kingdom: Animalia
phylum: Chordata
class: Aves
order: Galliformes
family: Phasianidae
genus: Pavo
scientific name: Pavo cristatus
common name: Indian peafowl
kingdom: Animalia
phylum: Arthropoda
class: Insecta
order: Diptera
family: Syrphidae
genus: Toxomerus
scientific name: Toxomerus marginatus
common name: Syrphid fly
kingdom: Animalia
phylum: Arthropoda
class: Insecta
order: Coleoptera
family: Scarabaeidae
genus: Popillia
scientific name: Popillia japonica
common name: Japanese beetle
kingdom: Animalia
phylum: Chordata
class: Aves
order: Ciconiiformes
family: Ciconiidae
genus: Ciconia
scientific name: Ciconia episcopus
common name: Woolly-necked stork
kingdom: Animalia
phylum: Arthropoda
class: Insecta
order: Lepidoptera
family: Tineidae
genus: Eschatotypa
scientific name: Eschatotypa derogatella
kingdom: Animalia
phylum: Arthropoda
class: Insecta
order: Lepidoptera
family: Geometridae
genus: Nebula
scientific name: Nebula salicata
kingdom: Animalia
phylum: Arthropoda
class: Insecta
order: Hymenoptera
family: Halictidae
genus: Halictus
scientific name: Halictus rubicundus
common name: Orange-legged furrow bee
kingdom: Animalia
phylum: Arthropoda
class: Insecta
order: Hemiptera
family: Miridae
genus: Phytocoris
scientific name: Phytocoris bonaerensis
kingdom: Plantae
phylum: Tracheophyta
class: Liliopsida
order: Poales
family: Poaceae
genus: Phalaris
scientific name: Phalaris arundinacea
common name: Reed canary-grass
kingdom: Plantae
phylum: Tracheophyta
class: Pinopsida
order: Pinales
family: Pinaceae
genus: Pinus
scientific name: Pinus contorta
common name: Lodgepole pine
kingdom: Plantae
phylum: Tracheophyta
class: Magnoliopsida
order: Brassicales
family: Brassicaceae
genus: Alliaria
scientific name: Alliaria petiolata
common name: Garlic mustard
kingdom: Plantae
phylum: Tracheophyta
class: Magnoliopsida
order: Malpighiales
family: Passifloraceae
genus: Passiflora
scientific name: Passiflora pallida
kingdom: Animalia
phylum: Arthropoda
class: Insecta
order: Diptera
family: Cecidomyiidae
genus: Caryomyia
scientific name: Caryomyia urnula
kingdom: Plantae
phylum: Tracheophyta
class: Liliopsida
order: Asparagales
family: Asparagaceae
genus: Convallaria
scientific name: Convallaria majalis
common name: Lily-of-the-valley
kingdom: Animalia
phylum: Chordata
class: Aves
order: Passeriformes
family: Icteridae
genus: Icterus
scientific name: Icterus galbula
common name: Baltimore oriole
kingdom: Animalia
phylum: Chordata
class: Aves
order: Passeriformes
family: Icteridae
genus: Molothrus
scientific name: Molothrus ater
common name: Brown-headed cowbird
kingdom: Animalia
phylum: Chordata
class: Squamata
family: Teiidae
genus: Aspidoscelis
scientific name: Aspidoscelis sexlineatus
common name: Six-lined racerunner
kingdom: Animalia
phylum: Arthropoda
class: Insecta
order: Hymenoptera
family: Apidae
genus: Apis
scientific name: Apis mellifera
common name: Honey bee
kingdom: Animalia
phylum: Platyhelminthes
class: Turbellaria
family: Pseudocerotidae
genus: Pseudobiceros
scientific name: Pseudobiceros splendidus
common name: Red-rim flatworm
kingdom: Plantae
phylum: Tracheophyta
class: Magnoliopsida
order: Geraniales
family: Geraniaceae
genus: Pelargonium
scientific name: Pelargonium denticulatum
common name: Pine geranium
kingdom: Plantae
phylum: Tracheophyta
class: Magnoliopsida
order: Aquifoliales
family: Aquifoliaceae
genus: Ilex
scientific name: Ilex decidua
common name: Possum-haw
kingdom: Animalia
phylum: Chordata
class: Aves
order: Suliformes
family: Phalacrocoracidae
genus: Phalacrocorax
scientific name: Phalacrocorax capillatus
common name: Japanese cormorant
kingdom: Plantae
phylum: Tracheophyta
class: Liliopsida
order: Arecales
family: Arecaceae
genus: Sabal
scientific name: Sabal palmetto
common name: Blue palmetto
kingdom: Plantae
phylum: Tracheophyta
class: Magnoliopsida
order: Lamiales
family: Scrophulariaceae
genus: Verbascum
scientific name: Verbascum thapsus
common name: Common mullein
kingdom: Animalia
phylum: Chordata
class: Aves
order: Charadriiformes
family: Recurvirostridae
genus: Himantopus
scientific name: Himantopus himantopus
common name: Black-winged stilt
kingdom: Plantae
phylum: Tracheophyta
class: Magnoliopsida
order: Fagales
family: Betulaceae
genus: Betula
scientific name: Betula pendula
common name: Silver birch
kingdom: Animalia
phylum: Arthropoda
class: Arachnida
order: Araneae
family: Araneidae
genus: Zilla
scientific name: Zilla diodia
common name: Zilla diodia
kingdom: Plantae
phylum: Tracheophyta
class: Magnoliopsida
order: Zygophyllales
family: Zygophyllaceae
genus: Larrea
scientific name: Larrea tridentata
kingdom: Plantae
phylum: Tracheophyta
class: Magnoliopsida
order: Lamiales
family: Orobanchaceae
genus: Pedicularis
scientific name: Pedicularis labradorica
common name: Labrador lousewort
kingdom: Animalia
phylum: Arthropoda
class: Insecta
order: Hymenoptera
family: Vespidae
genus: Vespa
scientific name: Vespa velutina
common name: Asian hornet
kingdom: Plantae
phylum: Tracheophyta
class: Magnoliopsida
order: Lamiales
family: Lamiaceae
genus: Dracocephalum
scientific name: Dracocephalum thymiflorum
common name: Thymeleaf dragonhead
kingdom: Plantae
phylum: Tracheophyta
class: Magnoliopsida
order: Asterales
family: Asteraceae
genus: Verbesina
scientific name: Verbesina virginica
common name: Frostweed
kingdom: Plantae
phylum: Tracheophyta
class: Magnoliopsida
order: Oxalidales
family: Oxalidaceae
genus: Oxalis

Work instructions >> Arrange the lines of all the rows above as a JSON list of strings, with one string per line and any blank lines left out.

Result of the exercise >>
[
  "kingdom: Animalia",
  "phylum: Chordata",
  "class: Aves",
  "order: Galliformes",
  "family: Phasianidae",
  "genus: Pavo",
  "scientific name: Pavo cristatus",
  "common name: Indian peafowl",
  "kingdom: Animalia",
  "phylum: Arthropoda",
  "class: Insecta",
  "order: Diptera",
  "family: Syrphidae",
  "genus: Toxomerus",
  "scientific name: Toxomerus marginatus",
  "common name: Syrphid fly",
  "kingdom: Animalia",
  "phylum: Arthropoda",
  "class: Insecta",
  "order: Coleoptera",
  "family: Scarabaeidae",
  "genus: Popillia",
  "scientific name: Popillia japonica",
  "common name: Japanese beetle",
  "kingdom: Animalia",
  "phylum: Chordata",
  "class: Aves",
  "order: Ciconiiformes",
  "family: Ciconiidae",
  "genus: Ciconia",
  "scientific name: Ciconia episcopus",
  "common name: Woolly-necked stork",
  "kingdom: Animalia",
  "phylum: Arthropoda",
  "class: Insecta",
  "order: Lepidoptera",
  "family: Tineidae",
  "genus: Eschatotypa",
  "scientific name: Eschatotypa derogatella",
  "kingdom: Animalia",
  "phylum: Arthropoda",
  "class: Insecta",
  "order: Lepidoptera",
  "family: Geometridae",
  "genus: Nebula",
  "scientific name: Nebula salicata",
  "kingdom: Animalia",
  "phylum: Arthropoda",
  "class: Insecta",
  "order: Hymenoptera",
  "family: Halictidae",
  "genus: Halictus",
  "scientific name: Halictus rubicundus",
  "common name: Orange-legged furrow bee",
  "kingdom: Animalia",
  "phylum: Arthropoda",
  "class: Insecta",
  "order: Hemiptera",
  "family: Miridae",
  "genus: Phytocoris",
  "scientific name: Phytocoris bonaerensis",
  "kingdom: Plantae",
  "phylum: Tracheophyta",
  "class: Liliopsida",
  "order: Poales",
  "family: Poaceae",
  "genus: Phalaris",
  "scientific name: Phalaris arundinacea",
  "common name: Reed canary-grass",
  "kingdom: Plantae",
  "phylum: Tracheophyta",
  "class: Pinopsida",
  "order: Pinales",
  "family: Pinaceae",
  "genus: Pinus",
  "scientific name: Pinus contorta",
  "common name: Lodgepole pine",
  "kingdom: Plantae",
  "phylum: Tracheophyta",
  "class: Magnoliopsida",
  "order: Brassicales",
  "family: Brassicaceae",
  "genus: Alliaria",
  "scientific name: Alliaria petiolata",
  "common name: Garlic mustard",
  "kingdom: Plantae",
  "phylum: Tracheophyta",
  "class: Magnoliopsida",
  "order: Malpighiales",
  "family: Passifloraceae",
  "genus: Passiflora",
  "scientific name: Passiflora pallida",
  "kingdom: Animalia",
  "phylum: Arthropoda",
  "class: Insecta",
  "order: Diptera",
  "family: Cecidomyiidae",
  "genus: Caryomyia",
  "scientific name: Caryomyia urnula",
  "kingdom: Plantae",
  "phylum: Tracheophyta",
  "class: Liliopsida",
  "order: Asparagales",
  "family: Asparagaceae",
  "genus: Convallaria",
  "scientific name: Convallaria majalis",
  "common name: Lily-of-the-valley",
  "kingdom: Animalia",
  "phylum: Chordata",
  "class: Aves",
  "order: Passeriformes",
  "family: Icteridae",
  "genus: Icterus",
  "scientific name: Icterus galbula",
  "common name: Baltimore oriole",
  "kingdom: Animalia",
  "phylum: Chordata",
  "class: Aves",
  "order: Passeriformes",
  "family: Icteridae",
  "genus: Molothrus",
  "scientific name: Molothrus ater",
  "common name: Brown-headed cowbird",
  "kingdom: Animalia",
  "phylum: Chordata",
  "class: Squamata",
  "family: Teiidae",
  "genus: Aspidoscelis",
  "scientific name: Aspidoscelis sexlineatus",
  "common name: Six-lined racerunner",
  "kingdom: Animalia",
  "phylum: Arthropoda",
  "class: Insecta",
  "order: Hymenoptera",
  "family: Apidae",
  "genus: Apis",
  "scientific name: Apis mellifera",
  "common name: Honey bee",
  "kingdom: Animalia",
  "phylum: Platyhelminthes",
  "class: Turbellaria",
  "family: Pseudocerotidae",
  "genus: Pseudobiceros",
  "scientific name: Pseudobiceros splendidus",
  "common name: Red-rim flatworm",
  "kingdom: Plantae",
  "phylum: Tracheophyta",
  "class: Magnoliopsida",
  "order: Geraniales",
  "family: Geraniaceae",
  "genus: Pelargonium",
  "scientific name: Pelargonium denticulatum",
  "common name: Pine geranium",
  "kingdom: Plantae",
  "phylum: Tracheophyta",
  "class: Magnoliopsida",
  "order: Aquifoliales",
  "family: Aquifoliaceae",
  "genus: Ilex",
  "scientific name: Ilex decidua",
  "common name: Possum-haw",
  "kingdom: Animalia",
  "phylum: Chordata",
  "class: Aves",
  "order: Suliformes",
  "family: Phalacrocoracidae",
  "genus: Phalacrocorax",
  "scientific name: Phalacrocorax capillatus",
  "common name: Japanese cormorant",
  "kingdom: Plantae",
  "phylum: Tracheophyta",
  "class: Liliopsida",
  "order: Arecales",
  "family: Arecaceae",
  "genus: Sabal",
  "scientific name: Sabal palmetto",
  "common name: Blue palmetto",
  "kingdom: Plantae",
  "phylum: Tracheophyta",
  "class: Magnoliopsida",
  "order: Lamiales",
  "family: Scrophulariaceae",
  "genus: Verbascum",
  "scientific name: Verbascum thapsus",
  "common name: Common mullein",
  "kingdom: Animalia",
  "phylum: Chordata",
  "class: Aves",
  "order: Charadriiformes",
  "family: Recurvirostridae",
  "genus: Himantopus",
  "scientific name: Himantopus himantopus",
  "common name: Black-winged stilt",
  "kingdom: Plantae",
  "phylum: Tracheophyta",
  "class: Magnoliopsida",
  "order: Fagales",
  "family: Betulaceae",
  "genus: Betula",
  "scientific name: Betula pendula",
  "common name: Silver birch",
  "kingdom: Animalia",
  "phylum: Arthropoda",
  "class: Arachnida",
  "order: Araneae",
  "family: Araneidae",
  "genus: Zilla",
  "scientific name: Zilla diodia",
  "common name: Zilla diodia",
  "kingdom: Plantae",
  "phylum: Tracheophyta",
  "class: Magnoliopsida",
  "order: Zygophyllales",
  "family: Zygophyllaceae",
  "genus: Larrea",
  "scientific name: Larrea tridentata",
  "kingdom: Plantae",
  "phylum: Tracheophyta",
  "class: Magnoliopsida",
  "order: Lamiales",
  "family: Orobanchaceae",
  "genus: Pedicularis",
  "scientific name: Pedicularis labradorica",
  "common name: Labrador lousewort",
  "kingdom: Animalia",
  "phylum: Arthropoda",
  "class: Insecta",
  "order: Hymenoptera",
  "family: Vespidae",
  "genus: Vespa",
  "scientific name: Vespa velutina",
  "common name: Asian hornet",
  "kingdom: Plantae",
  "phylum: Tracheophyta",
  "class: Magnoliopsida",
  "order: Lamiales",
  "family: Lamiaceae",
  "genus: Dracocephalum",
  "scientific name: Dracocephalum thymiflorum",
  "common name: Thymeleaf dragonhead",
  "kingdom: Plantae",
  "phylum: Tracheophyta",
  "class: Magnoliopsida",
  "order: Asterales",
  "family: Asteraceae",
  "genus: Verbesina",
  "scientific name: Verbesina virginica",
  "common name: Frostweed",
  "kingdom: Plantae",
  "phylum: Tracheophyta",
  "class: Magnoliopsida",
  "order: Oxalidales",
  "family: Oxalidaceae",
  "genus: Oxalis"
]